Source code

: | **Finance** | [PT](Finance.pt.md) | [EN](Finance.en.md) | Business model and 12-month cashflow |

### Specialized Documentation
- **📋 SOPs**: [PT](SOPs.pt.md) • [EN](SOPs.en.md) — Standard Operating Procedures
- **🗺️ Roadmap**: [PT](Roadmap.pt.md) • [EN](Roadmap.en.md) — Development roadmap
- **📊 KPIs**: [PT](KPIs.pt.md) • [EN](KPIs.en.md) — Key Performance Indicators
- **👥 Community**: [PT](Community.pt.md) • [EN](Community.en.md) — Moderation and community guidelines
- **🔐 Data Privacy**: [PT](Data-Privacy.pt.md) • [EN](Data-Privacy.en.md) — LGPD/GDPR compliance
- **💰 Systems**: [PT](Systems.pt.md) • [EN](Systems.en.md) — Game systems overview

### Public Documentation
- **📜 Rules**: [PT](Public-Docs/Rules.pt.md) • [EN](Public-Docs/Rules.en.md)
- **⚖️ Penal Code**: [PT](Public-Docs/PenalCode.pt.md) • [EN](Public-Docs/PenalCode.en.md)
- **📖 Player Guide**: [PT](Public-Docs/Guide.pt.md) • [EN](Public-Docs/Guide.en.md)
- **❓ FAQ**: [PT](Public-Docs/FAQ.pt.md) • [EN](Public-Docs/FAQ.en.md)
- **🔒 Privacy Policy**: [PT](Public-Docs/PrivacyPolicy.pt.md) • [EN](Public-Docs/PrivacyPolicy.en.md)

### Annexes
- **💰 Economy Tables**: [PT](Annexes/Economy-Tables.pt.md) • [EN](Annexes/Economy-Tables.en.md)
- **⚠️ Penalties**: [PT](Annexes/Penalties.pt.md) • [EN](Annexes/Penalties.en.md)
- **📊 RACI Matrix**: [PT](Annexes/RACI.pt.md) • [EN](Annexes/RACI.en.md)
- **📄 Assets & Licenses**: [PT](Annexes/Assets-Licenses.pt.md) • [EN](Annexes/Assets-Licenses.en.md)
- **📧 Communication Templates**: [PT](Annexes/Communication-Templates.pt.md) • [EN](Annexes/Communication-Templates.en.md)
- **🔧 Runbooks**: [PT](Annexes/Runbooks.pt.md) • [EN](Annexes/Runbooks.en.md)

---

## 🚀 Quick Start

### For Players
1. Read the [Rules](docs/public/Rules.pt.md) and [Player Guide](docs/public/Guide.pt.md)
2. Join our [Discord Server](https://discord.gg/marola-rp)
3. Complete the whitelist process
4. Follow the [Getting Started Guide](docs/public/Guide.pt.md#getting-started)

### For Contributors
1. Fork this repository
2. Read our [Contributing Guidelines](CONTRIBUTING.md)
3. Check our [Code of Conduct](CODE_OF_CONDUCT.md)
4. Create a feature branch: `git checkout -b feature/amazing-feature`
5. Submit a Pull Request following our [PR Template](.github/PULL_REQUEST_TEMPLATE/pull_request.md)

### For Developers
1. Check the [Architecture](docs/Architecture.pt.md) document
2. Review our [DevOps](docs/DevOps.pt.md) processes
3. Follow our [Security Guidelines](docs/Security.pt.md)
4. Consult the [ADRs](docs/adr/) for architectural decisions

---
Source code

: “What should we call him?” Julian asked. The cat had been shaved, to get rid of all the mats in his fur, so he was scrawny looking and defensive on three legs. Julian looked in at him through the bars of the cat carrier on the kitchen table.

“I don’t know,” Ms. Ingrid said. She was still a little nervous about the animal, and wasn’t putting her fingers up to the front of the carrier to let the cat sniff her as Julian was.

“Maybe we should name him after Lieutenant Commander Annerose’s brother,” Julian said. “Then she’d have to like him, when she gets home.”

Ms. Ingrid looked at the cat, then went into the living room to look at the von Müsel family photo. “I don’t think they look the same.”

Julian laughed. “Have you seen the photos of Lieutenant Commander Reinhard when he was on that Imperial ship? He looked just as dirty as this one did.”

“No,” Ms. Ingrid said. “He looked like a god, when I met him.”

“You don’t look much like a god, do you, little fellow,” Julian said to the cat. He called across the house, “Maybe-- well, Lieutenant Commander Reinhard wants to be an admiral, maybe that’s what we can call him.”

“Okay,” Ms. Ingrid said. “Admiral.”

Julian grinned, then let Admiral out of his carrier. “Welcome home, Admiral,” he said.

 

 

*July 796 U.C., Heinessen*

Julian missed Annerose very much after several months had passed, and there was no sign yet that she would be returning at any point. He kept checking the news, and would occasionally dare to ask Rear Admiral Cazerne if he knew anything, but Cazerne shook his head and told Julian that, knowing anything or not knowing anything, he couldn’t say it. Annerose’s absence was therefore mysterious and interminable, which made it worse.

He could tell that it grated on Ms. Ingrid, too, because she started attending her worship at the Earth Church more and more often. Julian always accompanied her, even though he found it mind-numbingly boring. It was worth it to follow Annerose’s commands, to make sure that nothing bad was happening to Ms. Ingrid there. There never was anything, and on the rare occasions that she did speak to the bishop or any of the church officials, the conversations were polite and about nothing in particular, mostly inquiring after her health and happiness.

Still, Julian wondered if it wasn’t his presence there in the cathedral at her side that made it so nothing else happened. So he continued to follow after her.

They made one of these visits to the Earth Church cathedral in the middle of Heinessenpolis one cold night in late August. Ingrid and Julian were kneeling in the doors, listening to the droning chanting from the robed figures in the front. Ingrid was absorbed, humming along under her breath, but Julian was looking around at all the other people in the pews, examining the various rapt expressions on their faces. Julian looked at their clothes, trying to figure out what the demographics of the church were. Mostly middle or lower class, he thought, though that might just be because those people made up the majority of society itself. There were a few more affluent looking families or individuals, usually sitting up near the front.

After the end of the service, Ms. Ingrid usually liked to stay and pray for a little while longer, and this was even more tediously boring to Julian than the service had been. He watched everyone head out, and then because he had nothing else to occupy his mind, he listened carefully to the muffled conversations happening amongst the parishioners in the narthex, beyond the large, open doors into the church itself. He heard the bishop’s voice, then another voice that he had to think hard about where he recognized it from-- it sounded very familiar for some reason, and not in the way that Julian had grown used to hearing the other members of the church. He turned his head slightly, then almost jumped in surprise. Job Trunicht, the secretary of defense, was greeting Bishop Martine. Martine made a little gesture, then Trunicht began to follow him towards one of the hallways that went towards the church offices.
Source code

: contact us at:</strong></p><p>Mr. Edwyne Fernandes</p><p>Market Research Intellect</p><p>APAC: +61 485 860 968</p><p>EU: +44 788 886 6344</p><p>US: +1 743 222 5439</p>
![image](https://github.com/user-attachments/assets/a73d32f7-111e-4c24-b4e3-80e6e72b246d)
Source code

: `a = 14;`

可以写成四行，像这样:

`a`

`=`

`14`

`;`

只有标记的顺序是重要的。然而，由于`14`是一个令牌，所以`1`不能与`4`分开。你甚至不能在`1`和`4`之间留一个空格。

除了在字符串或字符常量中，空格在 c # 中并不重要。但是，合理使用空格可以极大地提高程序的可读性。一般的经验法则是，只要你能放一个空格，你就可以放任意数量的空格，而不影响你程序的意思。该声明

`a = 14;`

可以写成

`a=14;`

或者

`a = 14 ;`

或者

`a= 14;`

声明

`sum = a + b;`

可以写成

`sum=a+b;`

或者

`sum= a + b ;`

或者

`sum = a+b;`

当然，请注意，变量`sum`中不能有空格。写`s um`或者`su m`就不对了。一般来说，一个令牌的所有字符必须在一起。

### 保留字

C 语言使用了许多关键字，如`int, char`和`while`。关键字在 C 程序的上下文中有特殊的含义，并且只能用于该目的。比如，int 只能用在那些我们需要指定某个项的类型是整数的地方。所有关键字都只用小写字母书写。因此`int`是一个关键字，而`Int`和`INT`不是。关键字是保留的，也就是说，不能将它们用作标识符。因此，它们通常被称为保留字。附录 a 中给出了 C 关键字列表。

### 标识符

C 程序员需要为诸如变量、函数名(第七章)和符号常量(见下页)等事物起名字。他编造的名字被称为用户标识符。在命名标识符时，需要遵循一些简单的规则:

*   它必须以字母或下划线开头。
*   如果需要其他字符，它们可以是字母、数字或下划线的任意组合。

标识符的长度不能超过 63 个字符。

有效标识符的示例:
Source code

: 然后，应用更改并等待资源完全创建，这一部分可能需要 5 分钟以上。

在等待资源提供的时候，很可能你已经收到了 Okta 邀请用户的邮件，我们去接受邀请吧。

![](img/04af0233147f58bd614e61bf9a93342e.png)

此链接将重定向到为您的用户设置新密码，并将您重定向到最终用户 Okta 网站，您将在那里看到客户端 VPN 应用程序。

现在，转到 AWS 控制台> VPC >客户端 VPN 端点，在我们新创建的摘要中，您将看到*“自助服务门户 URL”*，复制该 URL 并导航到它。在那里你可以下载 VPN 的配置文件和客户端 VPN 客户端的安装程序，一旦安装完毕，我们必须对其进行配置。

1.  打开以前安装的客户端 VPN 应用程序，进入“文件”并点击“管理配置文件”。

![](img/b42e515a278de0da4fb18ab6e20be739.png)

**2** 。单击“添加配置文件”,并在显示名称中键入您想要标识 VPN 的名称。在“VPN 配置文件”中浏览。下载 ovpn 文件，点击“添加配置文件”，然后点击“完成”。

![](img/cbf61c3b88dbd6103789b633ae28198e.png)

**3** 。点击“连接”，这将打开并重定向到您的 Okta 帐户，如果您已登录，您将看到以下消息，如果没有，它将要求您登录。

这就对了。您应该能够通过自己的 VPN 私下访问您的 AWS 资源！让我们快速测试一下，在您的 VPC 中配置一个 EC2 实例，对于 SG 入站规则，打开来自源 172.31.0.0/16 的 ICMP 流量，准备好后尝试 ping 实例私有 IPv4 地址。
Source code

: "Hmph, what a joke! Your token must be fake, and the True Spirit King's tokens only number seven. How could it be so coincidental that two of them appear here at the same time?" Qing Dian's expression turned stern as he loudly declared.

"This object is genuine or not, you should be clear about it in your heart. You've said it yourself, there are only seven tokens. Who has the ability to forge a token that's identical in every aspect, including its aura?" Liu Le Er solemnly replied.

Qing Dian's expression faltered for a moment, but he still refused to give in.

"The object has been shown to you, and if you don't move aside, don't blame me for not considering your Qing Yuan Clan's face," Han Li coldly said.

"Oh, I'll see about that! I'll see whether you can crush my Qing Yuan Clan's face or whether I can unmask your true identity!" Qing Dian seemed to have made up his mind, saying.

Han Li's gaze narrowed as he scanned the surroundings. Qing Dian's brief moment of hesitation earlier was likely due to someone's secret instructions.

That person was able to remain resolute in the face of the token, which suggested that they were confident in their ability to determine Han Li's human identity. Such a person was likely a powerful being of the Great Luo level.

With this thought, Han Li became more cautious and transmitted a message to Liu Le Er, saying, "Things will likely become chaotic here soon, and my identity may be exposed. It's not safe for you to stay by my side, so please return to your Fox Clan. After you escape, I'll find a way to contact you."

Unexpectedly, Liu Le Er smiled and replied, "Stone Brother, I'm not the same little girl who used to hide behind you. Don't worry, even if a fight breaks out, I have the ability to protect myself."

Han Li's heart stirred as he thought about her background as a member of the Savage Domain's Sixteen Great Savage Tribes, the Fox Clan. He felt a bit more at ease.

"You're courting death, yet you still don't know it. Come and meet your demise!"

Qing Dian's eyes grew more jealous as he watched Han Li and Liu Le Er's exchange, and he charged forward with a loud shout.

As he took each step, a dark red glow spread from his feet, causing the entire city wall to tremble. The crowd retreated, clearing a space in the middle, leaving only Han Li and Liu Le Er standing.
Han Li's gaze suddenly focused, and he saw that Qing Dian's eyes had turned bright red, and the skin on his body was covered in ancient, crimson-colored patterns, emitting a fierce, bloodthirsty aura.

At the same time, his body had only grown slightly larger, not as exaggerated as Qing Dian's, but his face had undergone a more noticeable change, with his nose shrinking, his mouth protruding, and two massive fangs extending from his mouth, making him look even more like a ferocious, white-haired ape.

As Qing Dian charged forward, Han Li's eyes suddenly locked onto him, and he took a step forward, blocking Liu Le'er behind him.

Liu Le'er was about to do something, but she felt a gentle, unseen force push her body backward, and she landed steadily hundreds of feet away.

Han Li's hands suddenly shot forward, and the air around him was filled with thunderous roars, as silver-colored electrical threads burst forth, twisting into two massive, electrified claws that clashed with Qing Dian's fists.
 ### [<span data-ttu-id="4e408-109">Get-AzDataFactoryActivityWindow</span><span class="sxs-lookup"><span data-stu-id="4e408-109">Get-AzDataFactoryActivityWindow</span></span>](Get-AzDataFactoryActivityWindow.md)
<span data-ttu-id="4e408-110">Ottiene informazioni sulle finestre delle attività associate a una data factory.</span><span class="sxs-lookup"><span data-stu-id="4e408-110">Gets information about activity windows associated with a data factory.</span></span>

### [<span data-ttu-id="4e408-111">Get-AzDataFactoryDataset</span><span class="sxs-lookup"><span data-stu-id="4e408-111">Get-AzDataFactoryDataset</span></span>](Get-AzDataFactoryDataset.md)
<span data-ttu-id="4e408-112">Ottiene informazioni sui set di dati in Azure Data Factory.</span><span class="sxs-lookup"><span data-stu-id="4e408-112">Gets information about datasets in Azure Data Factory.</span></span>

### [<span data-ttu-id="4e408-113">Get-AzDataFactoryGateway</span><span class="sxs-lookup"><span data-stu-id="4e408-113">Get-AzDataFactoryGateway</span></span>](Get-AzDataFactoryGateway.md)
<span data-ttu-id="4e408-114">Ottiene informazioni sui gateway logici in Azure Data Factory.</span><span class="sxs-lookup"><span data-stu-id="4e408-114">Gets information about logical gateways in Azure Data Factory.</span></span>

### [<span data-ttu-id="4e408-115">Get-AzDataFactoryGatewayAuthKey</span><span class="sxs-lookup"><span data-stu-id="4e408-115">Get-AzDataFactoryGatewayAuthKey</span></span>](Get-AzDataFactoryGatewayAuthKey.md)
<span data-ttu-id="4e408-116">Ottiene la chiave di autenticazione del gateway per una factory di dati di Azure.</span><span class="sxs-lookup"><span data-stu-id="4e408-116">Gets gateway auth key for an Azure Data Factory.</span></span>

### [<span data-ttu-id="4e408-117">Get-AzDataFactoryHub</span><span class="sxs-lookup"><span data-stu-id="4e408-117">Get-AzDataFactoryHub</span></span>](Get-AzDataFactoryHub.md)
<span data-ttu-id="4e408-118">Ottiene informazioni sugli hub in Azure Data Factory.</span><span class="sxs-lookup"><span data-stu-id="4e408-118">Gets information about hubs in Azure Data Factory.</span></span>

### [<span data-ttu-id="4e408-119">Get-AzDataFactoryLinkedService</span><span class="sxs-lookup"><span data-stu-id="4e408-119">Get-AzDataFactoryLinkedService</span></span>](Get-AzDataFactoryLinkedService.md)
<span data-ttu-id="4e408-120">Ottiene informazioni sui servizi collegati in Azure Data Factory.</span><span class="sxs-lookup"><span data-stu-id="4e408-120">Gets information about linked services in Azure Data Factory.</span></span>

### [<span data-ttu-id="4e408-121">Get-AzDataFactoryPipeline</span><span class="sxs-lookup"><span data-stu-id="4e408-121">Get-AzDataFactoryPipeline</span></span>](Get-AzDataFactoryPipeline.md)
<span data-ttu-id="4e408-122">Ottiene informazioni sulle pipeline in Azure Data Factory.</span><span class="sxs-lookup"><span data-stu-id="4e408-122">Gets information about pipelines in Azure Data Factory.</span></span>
--------------------------------
#### Action item:
Using the entries above, return exactly the lines from the line with "### For Contributors" to the line with "the kitchen table.", counting both of those lines.

#### Output:
### For Contributors
1. Fork this repository
2. Read our [Contributing Guidelines](CONTRIBUTING.md)
3. Check our [Code of Conduct](CODE_OF_CONDUCT.md)
4. Create a feature branch: `git checkout -b feature/amazing-feature`
5. Submit a Pull Request following our [PR Template](.github/PULL_REQUEST_TEMPLATE/pull_request.md)

### For Developers
1. Check the [Architecture](docs/Architecture.pt.md) document
2. Review our [DevOps](docs/DevOps.pt.md) processes
3. Follow our [Security Guidelines](docs/Security.pt.md)
4. Consult the [ADRs](docs/adr/) for architectural decisions

---
Source code

: “What should we call him?” Julian asked. The cat had been shaved, to get rid of all the mats in his fur, so he was scrawny looking and defensive on three legs. Julian looked in at him through the bars of the cat carrier on the kitchen table.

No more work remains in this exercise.